= Lars Bo =

Danish artist and writer

Lars Bo (29 May 1924 in Kolding – 21 October 1999 in Paris) was a Danish artist and writer. He is known for his graphic works with surrealistically inspired fantastic motifs. He was nicknamed "Wizard".

== Early life and education ==
Lars Bo worked with P. Rostrup Bøyesen at Statens Museum for Kunst in the period from 1939 to 1940. He went to The Danish Design School from 1941. In 1942, he interrupted his studies to join the Danish resistance against the German occupation during the Second World War.

== Career ==
From 1948 to 1950 Lars Bo worked in Johnny Friedläender and Albert Flocons graphic studio in Paris. Lars Bo wrote the novel Det vidunderlige hus i Paris ("The Wonderful House in Paris").

Lars Bo moved to Paris in the early 1950s to study art and printmaking techniques at the famous Atelier 17, under the directorship of Stanley William Hayter. Bo began a long and successful career as an artist of the illustrated book in 1952. Until 1996 he produced etchings and aquatints for many illustrated books.
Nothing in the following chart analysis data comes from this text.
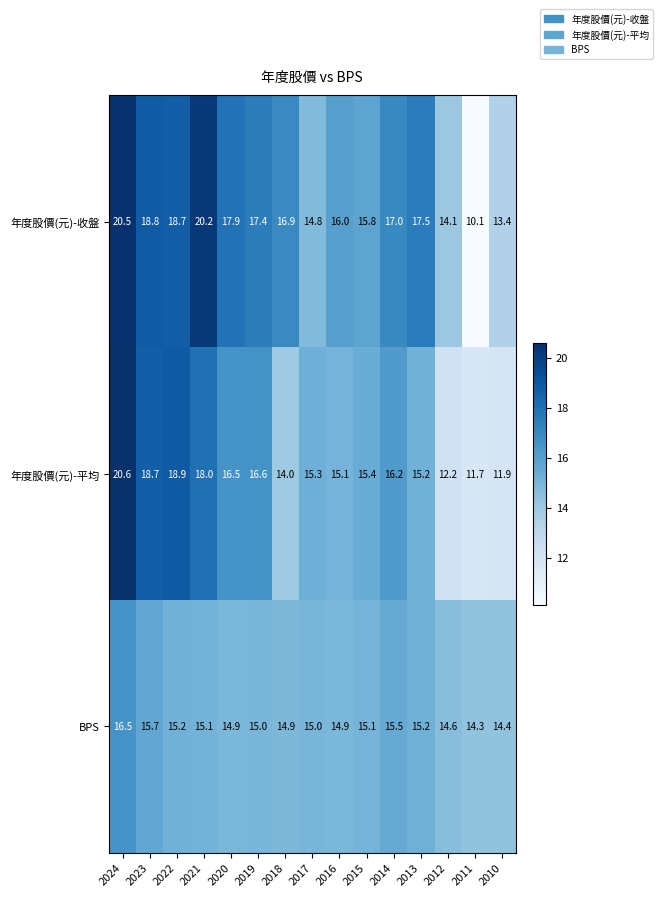

At 2012, list the series in order from largest to smallest.

BPS, 年度股價(元)-收盤, 年度股價(元)-平均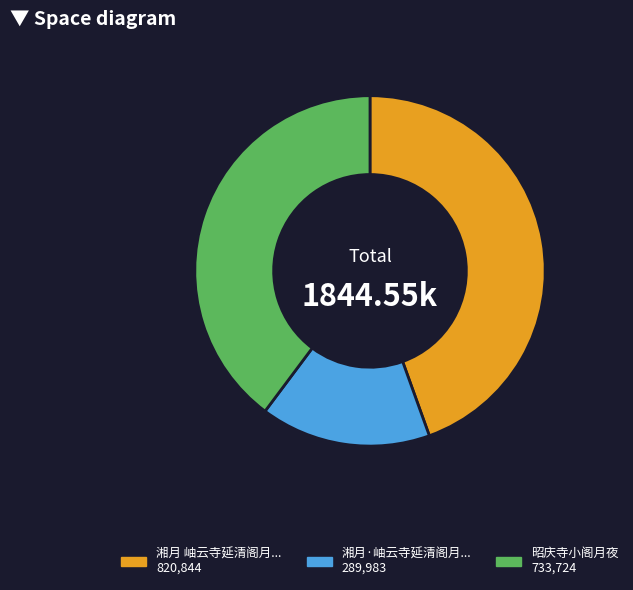

Is there a majority slice in this chart?

No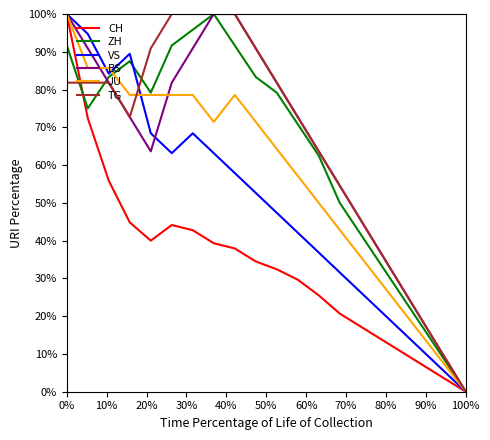

True or false: JU and BS cross at least once.

True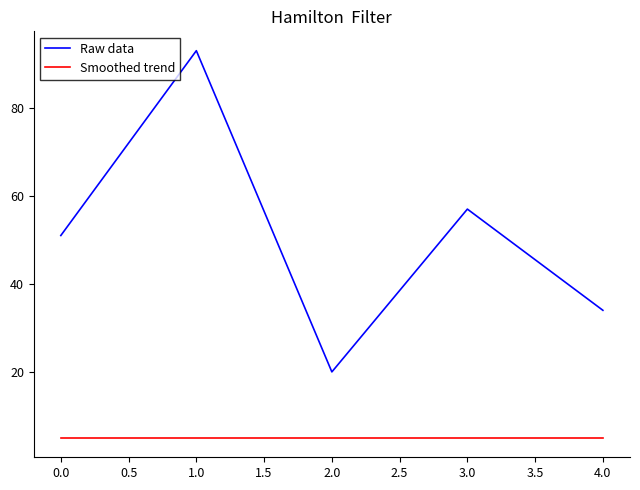

True or false: Smoothed trend and Raw data intersect in this chart.

False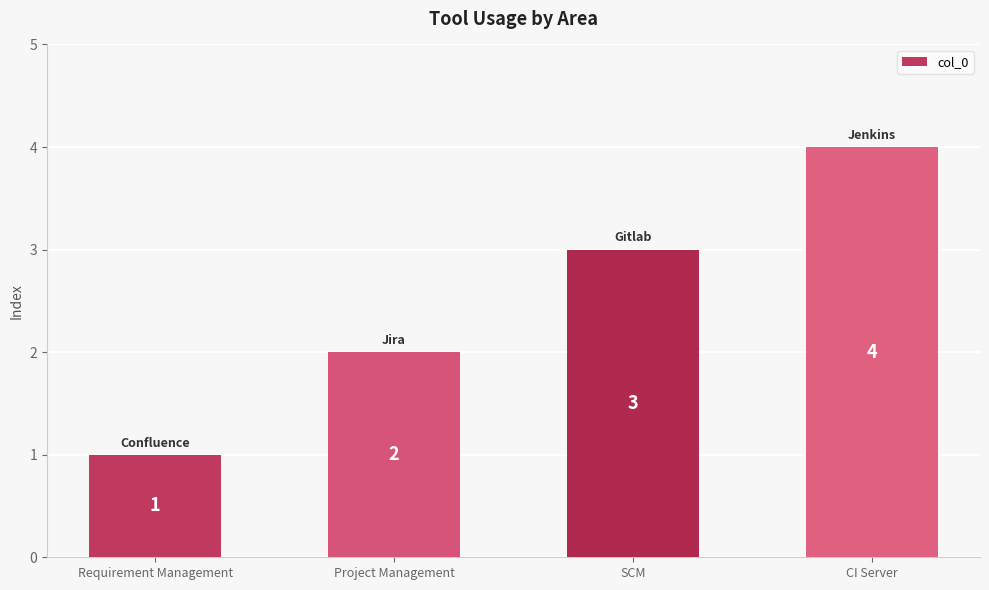

What is the difference between the values at CI Server and Requirement Management?

3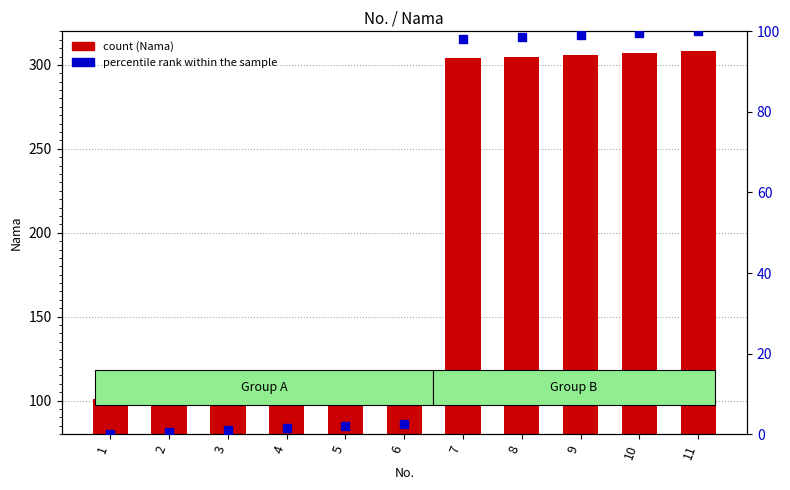

What is the total value across all series at 3?

104.0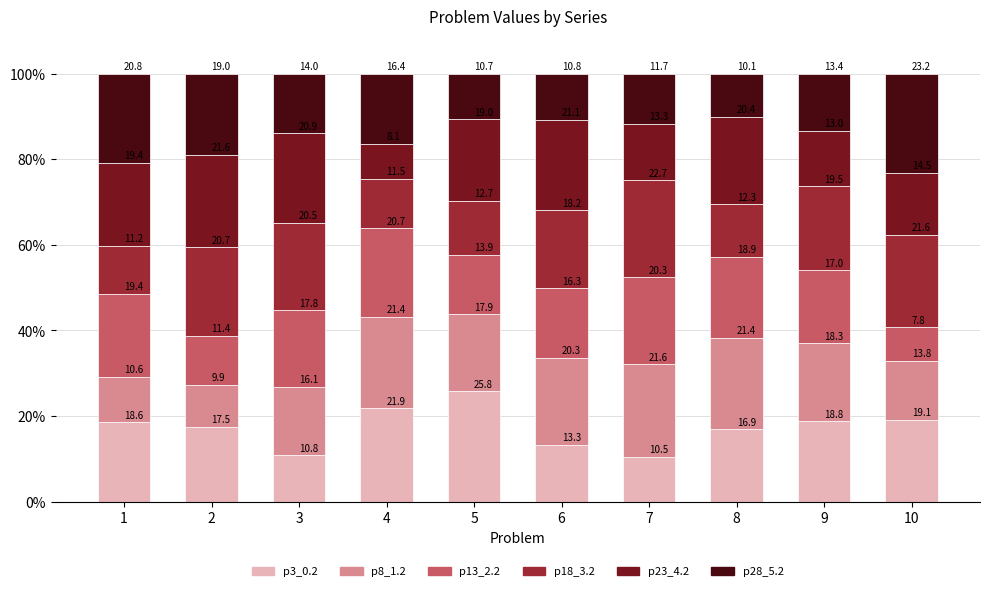

What is the approximate value of p3_0.2 at 5?

25.8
Some of his most significant works in this field are for editions of the works of Hans Christian Andersen.

Lars Bo began exhibiting his individual prints and paintings in Paris in 1954. Shortly thereafter he became a leading artist for the French periodical, Le Monde. By 1960 Bo had established an international reputation (especially for his original prints) and exhibitions of his art were held in England, the United States and Japan.

== Personal life and death ==
From 1947 until his death in 1999 he lived in Paris.

== Awards and accolades ==
He won the Prix de Gravure at the Paris Biennale.